I was married by the time I was applying for retina jobs, and it was incredibly important to find a good fit for both of us. Most private retina practices understand that the spouse is an important factor, but few have experience with gay applicants. It was interesting to see how practices handled that. Those that went out of their way to make sure we would both be happy were obviously much more attractive to me than practices that were more hesitant to meet my husband.
Joining a practice out of fellowship isn’t just another 2- or 3-year commitment—it’s a marriage. You’re joining a group with the intention of being a long-term partner, and you need to be sure there isn’t any internal homophobia or prejudice that would jeopardize your happiness and the success of the partnership.
Leading the Way
LGBTQ mentorship in retina is an important aspect that I underestimated as I worked my way through training. There weren’t any visible LGBTQ people in the field of retina ahead of me. Of course I had many wonderful academic mentors throughout residency and fellowship; I didn’t have anyone as a social mentor in that respect, however, so I had to figure out a lot on my own.
But the truth is, I wasn’t alone. When I matched in ophthalmology, a mutual friend introduced me to a gay medical student 2 years below me, and that friendship ultimately influenced him to apply to Bascom Palmer, where we both did our residency; he is also a successful retina surgeon now. Another retina fellow in my year was gay, and now we share many patients who snowbird between Connecticut and Florida, where he practices.
Mentorship and personal connections can be powerful for advancing your career. Whether it’s securing a competitive residency position or building your own productive practice, it’s helpful to learn from others who have gone before you. It’s important to have visible LGBTQ mentors so that people working their way through the ranks have someone to turn to for help.
Connecting with Patients
In clinic, I focus primarily on what’s happening in my patients’ lives, not mine. When I’ve established a good rapport with my long-term patients, I usually come out naturally in the course of conversation, and this openness often serves to further the doctor-patient relationship. Through my interactions with patients in my community, I am slowly weaving threads of LGBTQ awareness and acceptance into the social fabric of medicine and of society.
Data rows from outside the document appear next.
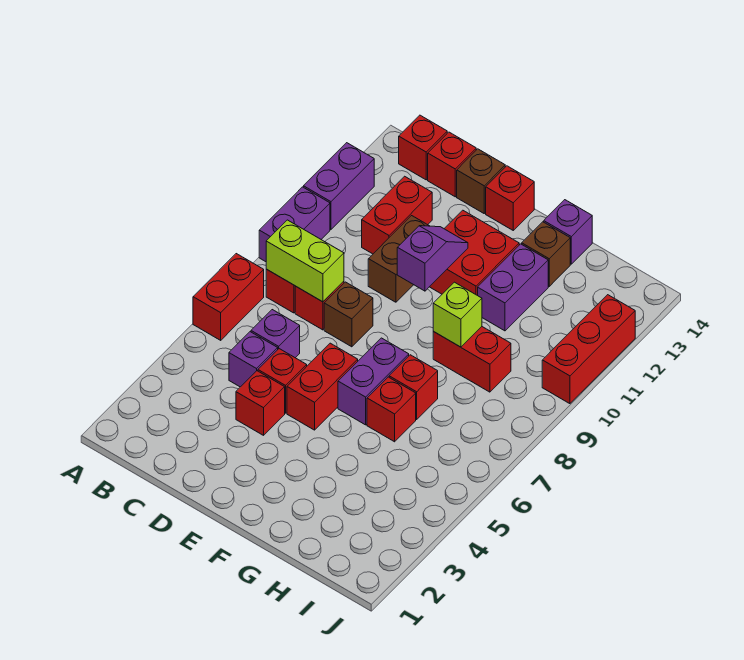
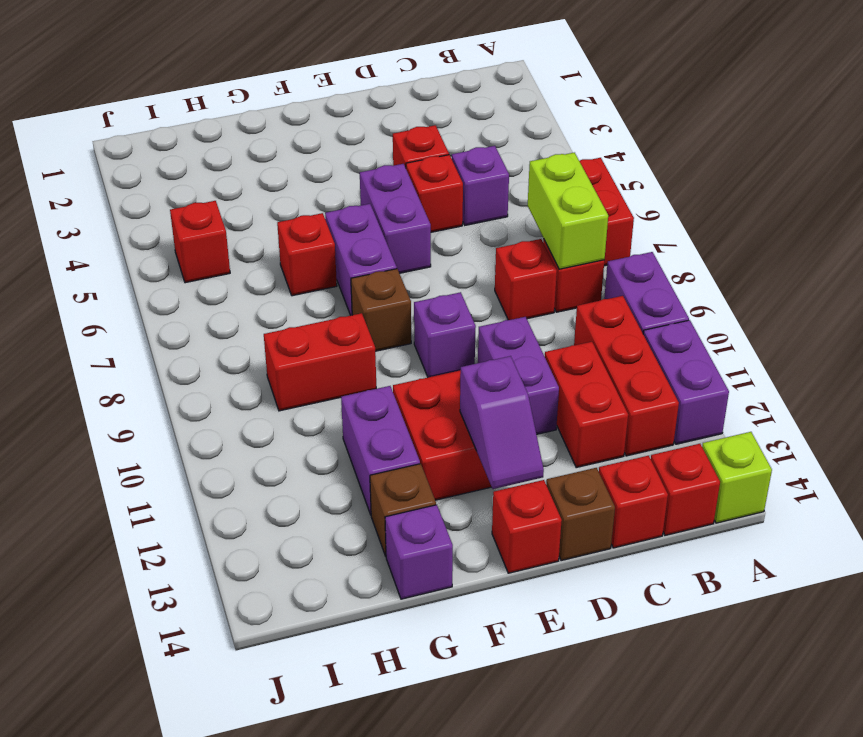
lime 1x2 brick [266,220,344,302] -> lime 1x2 brick turned to [528,153,608,269]
purple 1x1 brick [251,310,300,358] -> purple 1x1 brick moved to [414,292,476,377]
brown 1x1 brick [324,282,373,347] -> brown 1x1 brick moved to [351,269,411,351]
brown 1x2 brick [368,216,429,302] -> purple 1x2 brick [478,317,559,434]
red 1x2 brick [287,343,358,430] -> purple 1x2 brick [360,164,431,273]
purple 1x2 slope [397,226,468,291] -> purple 1x2 slope moved to [460,356,544,489]
red 1x1 brick [389,355,438,419] -> red 1x1 brick moved to [170,201,230,283]
lime 1x1 brick [433,282,482,347] -> lime 1x1 brick moved to [702,432,772,523]
red 1x3 brick [542,295,635,404] -> red 1x3 brick moved to [574,296,679,456]

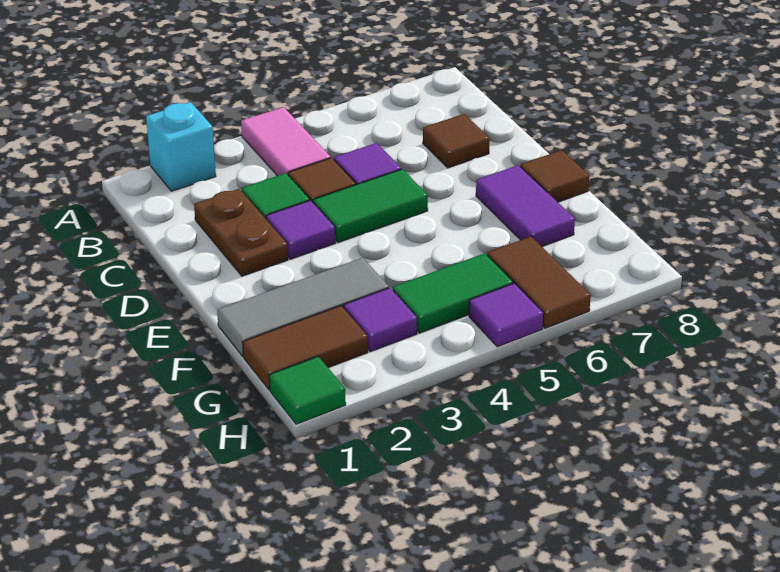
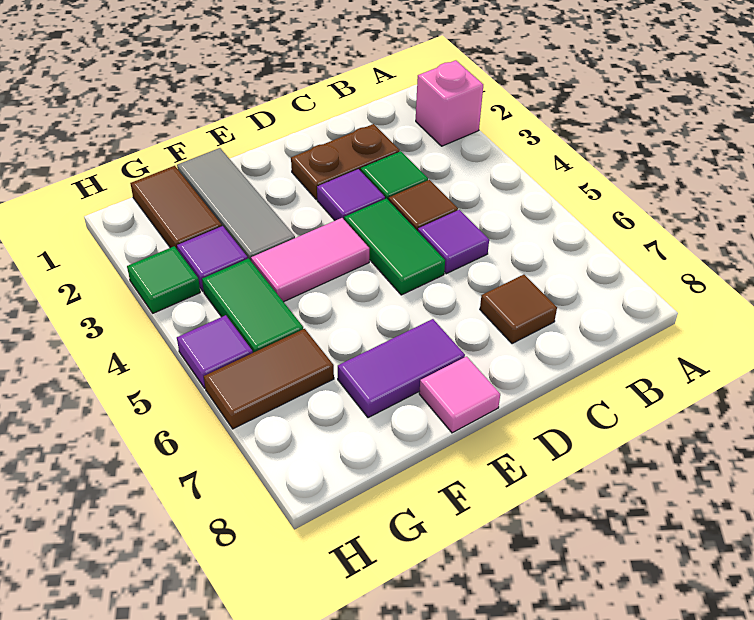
cyan 1x1 brick [146,102,216,191] -> pink 1x1 brick [416,60,483,146]
pink 1x2 tile [241,107,331,176] -> pink 1x2 tile moved to [251,218,369,302]
brown 1x1 tile [521,150,589,202] -> pink 1x1 tile [419,357,500,433]
green 1x1 tile [269,356,346,424] -> green 1x1 tile moved to [127,246,200,313]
I have also come to realize that there are a lot of LGBTQ patients—sometimes we just don’t see it unless we are a part of that community. A lot of older patients have lived their entire lives in the closet or don’t express their sexual orientation freely. But many older patients have come out to me, and for them it’s liberating finally to have a provider with whom they can identify. It’s important to have providers who represent the diversity in our communities, and that goes for gender, race, sexual orientation, and every other category of diversity.
A Long Way to Go
Women in ophthalmology have come so far now, and they’ve organized well to promote subsequent generations of women. As a result, they’ve become a visible contingent of the academic world, but we still have a long way to go on the LGBTQ side. I don’t know of any openly LGBTQ leaders in retina, and it would be great to have a few of us who are frequent presenters at meetings and in positions of influence and leadership. I have tried to participate in online fellows’ forums and stay involved in state and local societies. I’m not doing it specifically to be the LGBTQ person, but I am there so that, when someone’s looking to connect, I’m visible enough that people can find me.